Hang on in there, Frank x

Flowerofthewest Wed 27-Mar-13 10:06:11

Fade away as all good Franks do!

Galen Tue 26-Mar-13 19:05:25

No! Ass away!

Anne58 Tue 26-Mar-13 18:46:39

Bez you must remember, Frank wont have a "demise" as such, he will "pass away" .

annodomini Tue 26-Mar-13 18:28:38

F.A.G.?

Flowerofthewest Tue 26-Mar-13 18:21:07

Let start a Frank Appreciation Group!

soop Tue 26-Mar-13 15:07:18

Frank You are better [for me] than any "pep pill" grin

petra Tue 26-Mar-13 11:36:29

Some of you mentioned Grand Children. I think this is where a lot of the "trouble" is coming from; although the one who has the gripe has chosen not to have children and most of what we give (mostly time) is given to the GC.
Some years ago we lent one DD a large sum of money for a deposit on a house.
It wasn't a secret, it was just something we did.
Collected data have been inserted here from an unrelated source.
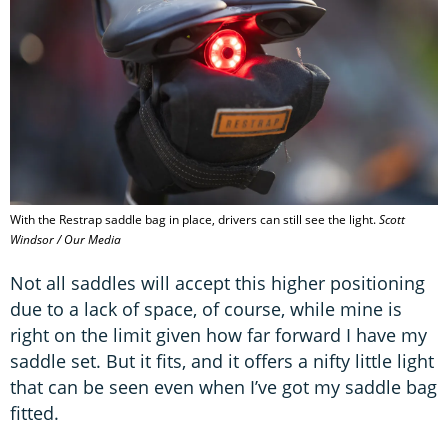
With the Restrap saddle bag in place, drivers can still see the light.
Scott
Windsor / Our Media
Not all saddles will accept this higher positioning
due to a lack of space, of course, while mine is
right on the limit given how far forward I have my
saddle set. But it fits, and it offers a nifty little light
that can be seen even when I’ve got my saddle bag
fitted.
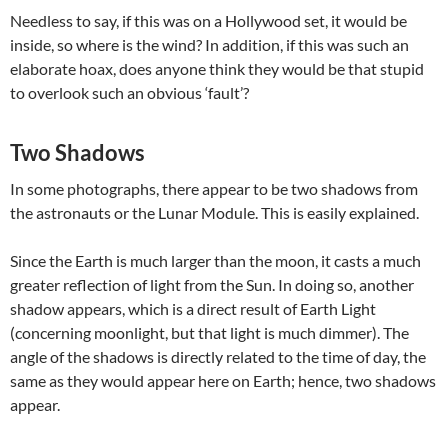
Needless to say, if this was on a Hollywood set, it would be
inside, so where is the wind? In addition, if this was such an
elaborate hoax, does anyone think they would be that stupid
to overlook such an obvious ‘fault’?
Two Shadows
In some photographs, there appear to be two shadows from
the astronauts or the Lunar Module. This is easily explained.
Since the Earth is much larger than the moon, it casts a much
greater reflection of light from the Sun. In doing so, another
shadow appears, which is a direct result of Earth Light
(concerning moonlight, but that light is much dimmer). The
angle of the shadows is directly related to the time of day, the
same as they would appear here on Earth; hence, two shadows
appear.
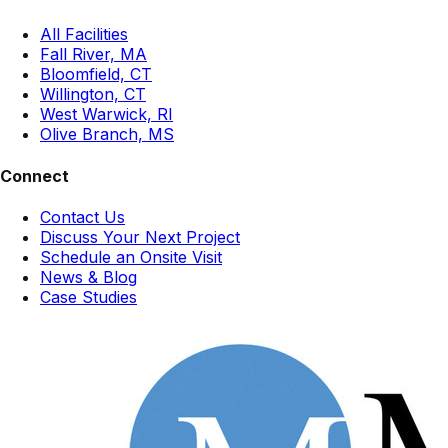
All Facilities
Fall River, MA
Bloomfield, CT
Willington, CT
West Warwick, RI
Olive Branch, MS
Connect
Contact Us
Discuss Your Next Project
Schedule an Onsite Visit
News & Blog
Case Studies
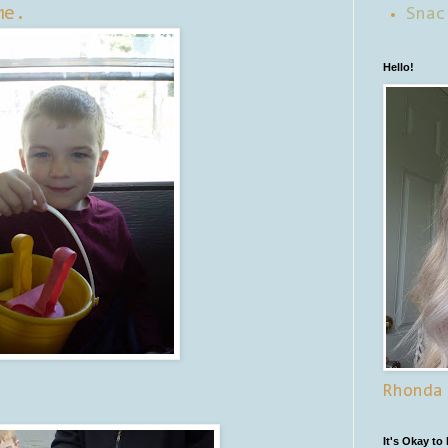
me.
Snac
Hello!
Rhonda
It's Okay to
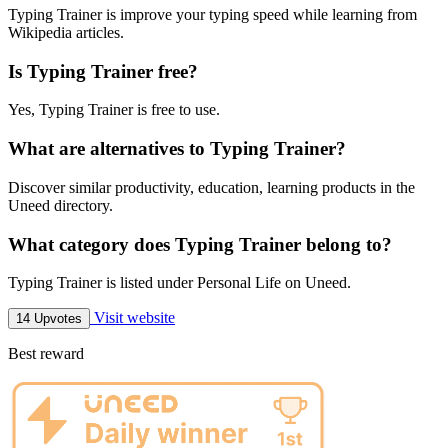
Typing Trainer is improve your typing speed while learning from
Wikipedia articles.
Is Typing Trainer free?
Yes, Typing Trainer is free to use.
What are alternatives to Typing Trainer?
Discover similar productivity, education, learning products in the
Uneed directory.
What category does Typing Trainer belong to?
Typing Trainer is listed under Personal Life on Uneed.
Visit website
14 Upvotes
Best reward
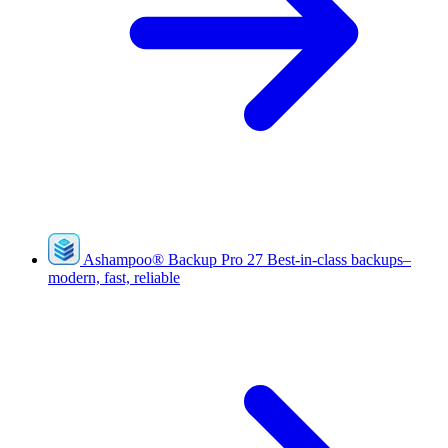
Ashampoo
®
Backup Pro 27
Best-in-class backups–
modern, fast, reliable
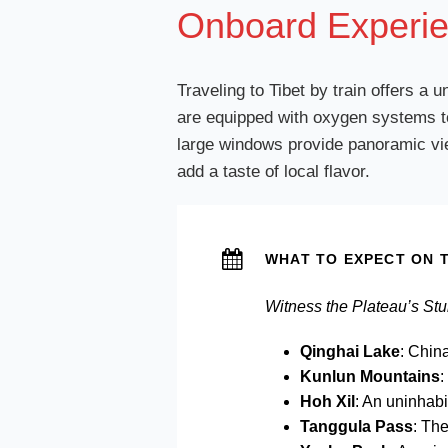
Onboard Experie
Traveling to Tibet by train offers a
are equipped with oxygen systems to
large windows provide panoramic view
add a taste of local flavor.
WHAT TO EXPECT ON T
Witness the Plateau’s St
Qinghai Lake
: Chin
Kunlun Mountains
:
Hoh Xil
: An uninhabi
Tanggula Pass
: The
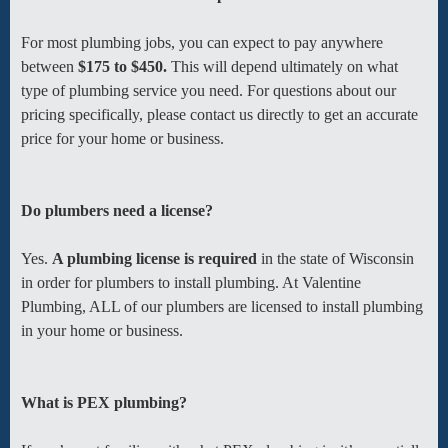
For most plumbing jobs, you can expect to pay anywhere
between
$175 to $450.
This will depend ultimately on what
type of plumbing service you need. For questions about our
pricing specifically, please contact us directly to get an accurate
price for your home or business.
Do plumbers need a license?
Yes.
A plumbing license is required
in the state of Wisconsin
in order for plumbers to install plumbing. At Valentine
Plumbing, ALL of our plumbers are licensed to install plumbing
in your home or business.
What is PEX plumbing?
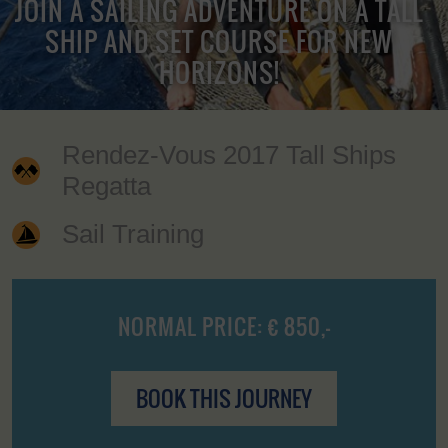
JOIN A SAILING ADVENTURE ON A TALL
SHIP AND SET COURSE FOR NEW
HORIZONS!
Rendez-Vous 2017 Tall Ships
Regatta
Sail Training
NORMAL PRICE: € 850,-
BOOK THIS JOURNEY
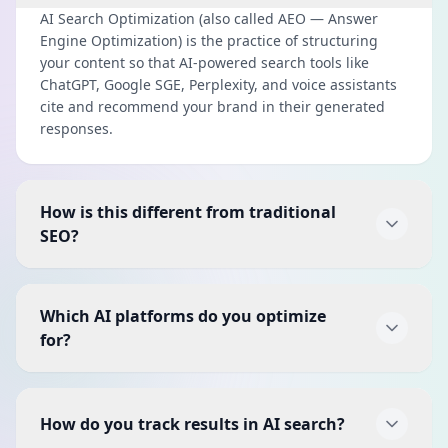
AI Search Optimization (also called AEO — Answer
Engine Optimization) is the practice of structuring
your content so that AI-powered search tools like
ChatGPT, Google SGE, Perplexity, and voice assistants
cite and recommend your brand in their generated
responses.
How is this different from traditional
SEO?
Traditional SEO focuses on ranking in the 10 blue links
on Google. AI Search Optimization goes further — it
Which AI platforms do you optimize
ensures your content is structured so AI systems can
for?
extract and present it as a direct answer. It works
alongside SEO, not as a replacement.
We optimize for Google SGE (Search Generative
Experience), ChatGPT with browsing, Perplexity AI,
How do you track results in AI search?
Microsoft Copilot, voice assistants (Siri, Alexa, Google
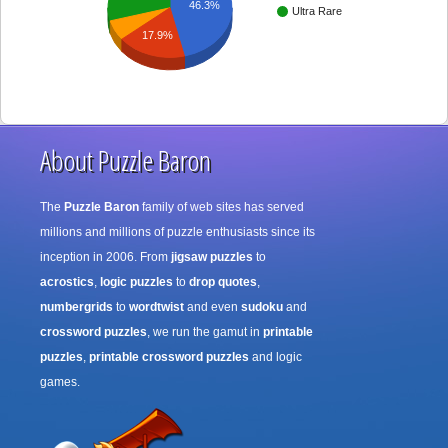
46.3%
Ultra Rare
17.9%
About Puzzle Baron
The
Puzzle Baron
family of web sites has served
millions and millions of puzzle enthusiasts since its
inception in 2006. From
jigsaw puzzles
to
acrostics
,
logic puzzles
to
drop quotes
,
numbergrids
to
wordtwist
and even
sudoku
and
crossword puzzles
, we run the gamut in
printable
puzzles
,
printable crossword puzzles
and logic
games.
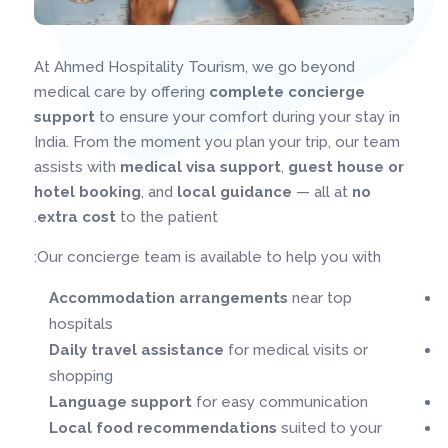
At Ahmed Hospitality Tourism, we go beyond
medical care by offering
complete concierge
support
to ensure your comfort during your stay in
India. From the moment you plan your trip, our team
assists with
medical visa support
,
guest house or
hotel booking
, and
local guidance
— all at
no
extra cost
to the patient.
Our concierge team is available to help you with:
Accommodation arrangements
near top
hospitals
Daily travel assistance
for medical visits or
shopping
Language support
for easy communication
Local food recommendations
suited to your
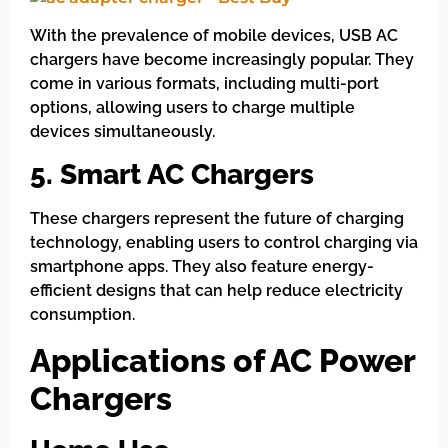
With the prevalence of mobile devices, USB AC
chargers have become increasingly popular. They
come in various formats, including multi-port
options, allowing users to charge multiple
devices simultaneously.
5. Smart AC Chargers
These chargers represent the future of charging
technology, enabling users to control charging via
smartphone apps. They also feature energy-
efficient designs that can help reduce electricity
consumption.
Applications of AC Power
Chargers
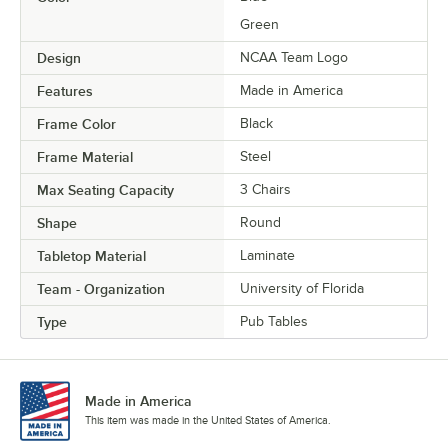
Green
Design
NCAA Team Logo
Features
Made in America
Frame Color
Black
Frame Material
Steel
Max Seating Capacity
3 Chairs
Shape
Round
Tabletop Material
Laminate
Team - Organization
University of Florida
Type
Pub Tables
Made in America
This item was made in the United States of America.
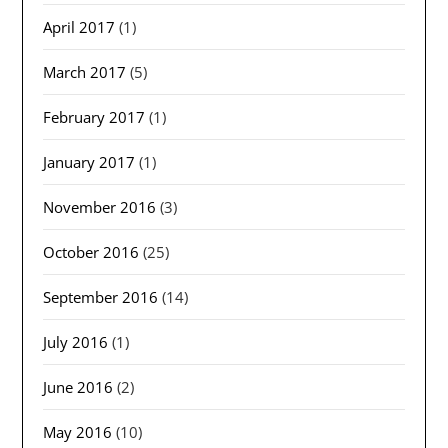
April 2017
(1)
March 2017
(5)
February 2017
(1)
January 2017
(1)
November 2016
(3)
October 2016
(25)
September 2016
(14)
July 2016
(1)
June 2016
(2)
May 2016
(10)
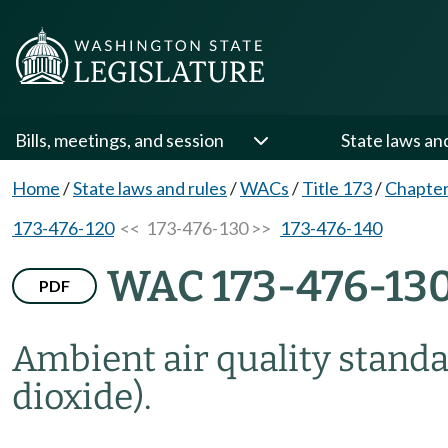
Bills, meetings, and session
State laws an
Home
/
State laws and rules
/
WACs
/
Title 173
/
Chapter
173-476-120
<< 173-476-130 >>
173-476-140
WAC 173-476-13
PDF
Ambient air quality standar
dioxide).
Now, from what the one with the gripe is saying we know that the other one has mentioned it.
The one with the gripe had her own house, which she never asked us for a penny; although we have bought a car for them and OH has done bathroom and kitchen.
The trouble is; I don't want to speak to the DD who had the money because she would go ballistic and I'm one for: A still tongue makes a wise head.

absent Tue 26-Mar-13 07:26:28

Hi Cary and welcome to gransnet. Ignore silly comments about what you can contribute to and feel free to post on any forum you like and, indeed, to start a conversation on any subject that interests you.